Friday, 6 February 2015

I ‘DISLIKE’ THIS…



Of late, the virtual space has been irking me somewhat, especially a so-called ‘like’ option which I wished we used with some discretion and a little thought. Yes, I increasingly seem to ‘dislike’ the shallowness of human expressions and feelings that often come out in the open in this intangible world.

And I shall tell you why. Recently, during a quick visit to my Facebook wall I spotted this post which mentioned about a person missing from my hometown. Rumours were rife that he might have been kidnapped by extremist elements. As a silent prayer escaped my lips, I only wished he returned to safety soon. The man’s fate hung in a limbo.

As the post started gaining traction, in no time it notched up quite a few likes. I was left gobsmacked. I mean, which sane person would like the news of someone going missing, probably kidnapped and counting minutes to his death? It felt disgusting.

Considering the rate at which the faces and facts on the wall keep changing, the ‘likes’ probably mean little, often nothing more than a mindless click. But should it mean we become so numb that we start ‘liking’ to know someone is in pain? Or is it some kind of a sadistic pleasure that one derives? As if this was a perfect opportunity to settle old scores with that wry smile, ‘Yes buddy, I’m loving it, oops! ‘liking’ it rather to see your life’s screwed up.’

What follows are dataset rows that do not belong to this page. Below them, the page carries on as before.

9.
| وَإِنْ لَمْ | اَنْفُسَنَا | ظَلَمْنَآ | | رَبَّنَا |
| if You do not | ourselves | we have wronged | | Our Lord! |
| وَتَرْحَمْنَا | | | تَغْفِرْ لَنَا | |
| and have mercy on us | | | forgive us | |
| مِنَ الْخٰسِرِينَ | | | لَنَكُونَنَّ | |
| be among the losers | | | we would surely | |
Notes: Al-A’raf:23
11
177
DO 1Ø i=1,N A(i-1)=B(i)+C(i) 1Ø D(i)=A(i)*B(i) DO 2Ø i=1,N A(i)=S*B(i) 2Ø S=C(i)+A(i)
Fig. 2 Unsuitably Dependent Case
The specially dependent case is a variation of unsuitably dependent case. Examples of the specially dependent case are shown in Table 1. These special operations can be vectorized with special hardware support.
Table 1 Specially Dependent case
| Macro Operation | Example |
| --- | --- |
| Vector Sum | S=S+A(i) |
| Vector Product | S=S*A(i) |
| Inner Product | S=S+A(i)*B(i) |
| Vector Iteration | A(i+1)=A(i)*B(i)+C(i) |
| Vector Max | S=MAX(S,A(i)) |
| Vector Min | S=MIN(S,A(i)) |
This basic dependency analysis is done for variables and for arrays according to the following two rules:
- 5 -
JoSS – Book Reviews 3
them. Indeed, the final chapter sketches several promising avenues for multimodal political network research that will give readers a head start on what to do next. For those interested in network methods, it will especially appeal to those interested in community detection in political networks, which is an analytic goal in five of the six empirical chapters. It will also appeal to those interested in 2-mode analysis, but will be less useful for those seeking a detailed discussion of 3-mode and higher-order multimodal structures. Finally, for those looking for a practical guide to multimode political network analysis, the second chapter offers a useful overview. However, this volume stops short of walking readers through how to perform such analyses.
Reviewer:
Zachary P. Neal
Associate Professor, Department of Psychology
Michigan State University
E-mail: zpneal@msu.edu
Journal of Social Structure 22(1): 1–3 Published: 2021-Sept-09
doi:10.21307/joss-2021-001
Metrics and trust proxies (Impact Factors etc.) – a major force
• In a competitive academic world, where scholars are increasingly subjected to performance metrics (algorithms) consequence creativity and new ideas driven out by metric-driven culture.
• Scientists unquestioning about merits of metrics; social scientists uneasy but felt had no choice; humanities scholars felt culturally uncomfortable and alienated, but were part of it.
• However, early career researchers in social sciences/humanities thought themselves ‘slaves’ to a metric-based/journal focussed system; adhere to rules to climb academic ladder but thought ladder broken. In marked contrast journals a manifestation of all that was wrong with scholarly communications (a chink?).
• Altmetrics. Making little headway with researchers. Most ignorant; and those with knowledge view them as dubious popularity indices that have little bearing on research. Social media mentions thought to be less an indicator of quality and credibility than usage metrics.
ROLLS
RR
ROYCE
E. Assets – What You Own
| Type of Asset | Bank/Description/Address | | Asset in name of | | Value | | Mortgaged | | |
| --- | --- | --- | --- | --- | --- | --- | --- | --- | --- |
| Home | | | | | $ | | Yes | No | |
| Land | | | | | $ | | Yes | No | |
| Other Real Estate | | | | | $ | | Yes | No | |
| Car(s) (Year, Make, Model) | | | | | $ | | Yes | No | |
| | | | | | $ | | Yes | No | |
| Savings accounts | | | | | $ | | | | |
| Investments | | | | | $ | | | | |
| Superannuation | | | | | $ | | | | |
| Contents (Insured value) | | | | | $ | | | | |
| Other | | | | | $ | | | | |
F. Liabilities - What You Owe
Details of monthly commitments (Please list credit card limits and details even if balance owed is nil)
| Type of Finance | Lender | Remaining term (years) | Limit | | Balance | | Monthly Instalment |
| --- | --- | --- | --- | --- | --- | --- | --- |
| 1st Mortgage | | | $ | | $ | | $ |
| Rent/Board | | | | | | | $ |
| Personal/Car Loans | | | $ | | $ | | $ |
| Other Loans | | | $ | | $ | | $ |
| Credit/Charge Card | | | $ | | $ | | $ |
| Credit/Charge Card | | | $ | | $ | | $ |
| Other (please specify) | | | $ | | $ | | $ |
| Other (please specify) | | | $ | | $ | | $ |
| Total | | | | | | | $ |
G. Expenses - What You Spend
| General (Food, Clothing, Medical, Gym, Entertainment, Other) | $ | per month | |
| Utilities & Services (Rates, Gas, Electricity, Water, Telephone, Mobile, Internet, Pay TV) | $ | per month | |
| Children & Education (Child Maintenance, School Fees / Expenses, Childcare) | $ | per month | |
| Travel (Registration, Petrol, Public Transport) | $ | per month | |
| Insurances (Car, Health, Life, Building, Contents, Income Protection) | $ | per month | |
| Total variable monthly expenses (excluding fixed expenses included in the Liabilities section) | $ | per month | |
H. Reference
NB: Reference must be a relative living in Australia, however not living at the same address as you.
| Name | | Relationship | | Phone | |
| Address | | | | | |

There are umpteen more examples of such mean streaks. Just take a close look at your own wall and you'll know. A couple of months ago my math teacher from school passed away. Now, this was a man who probably had the most number of students hate him, for he treated most of his pupils like dumbheads meant to be doomed for life. But as we kids grew up, we learnt to laugh away his barbs and have a jolly good time mimicking his mannerisms at every reunion. Now no sooner the news of his death appeared, a few likes followed. I didn’t know how to react. Not that this teacher and myself were in each other’s favourite list, but to be outright blatant and say that one ‘likes’ the fact that someone’s no more, honestly, I didn’t know what to make of such misplaced emotions. I just felt bitter to the bones.

I’m not sure in the real world how many of these people would have the gall to utter the same word with as much ease as it seems with the click of a button. I'm sure the fear of losing face would keep most at bay. And if that’s the case, why should there be any concession in the virtual space? Should an absence of physicality also mean an absence of emotionality? Just as those colourful emoticons and exclamations add tone to our messages, the ‘likes’ mirror our thoughts and, need I say, the reflections are hard to miss.